[Stored data entries]

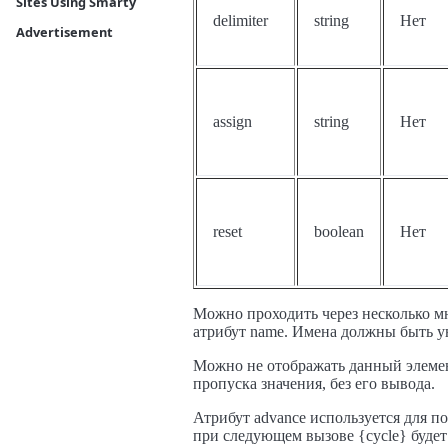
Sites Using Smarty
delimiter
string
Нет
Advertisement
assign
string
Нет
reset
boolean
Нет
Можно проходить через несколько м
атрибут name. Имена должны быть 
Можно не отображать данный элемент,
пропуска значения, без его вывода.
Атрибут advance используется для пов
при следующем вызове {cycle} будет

Task:
Retype all of the lines above character for character, omitting the pictures.

Your solution:
Sites Using Smarty
delimiter
string
Нет
Advertisement
assign
string
Нет
reset
boolean
Нет
Можно проходить через несколько м
атрибут name. Имена должны быть 
Можно не отображать данный элемент,
пропуска значения, без его вывода.
Атрибут advance используется для пов
при следующем вызове {cycle} будет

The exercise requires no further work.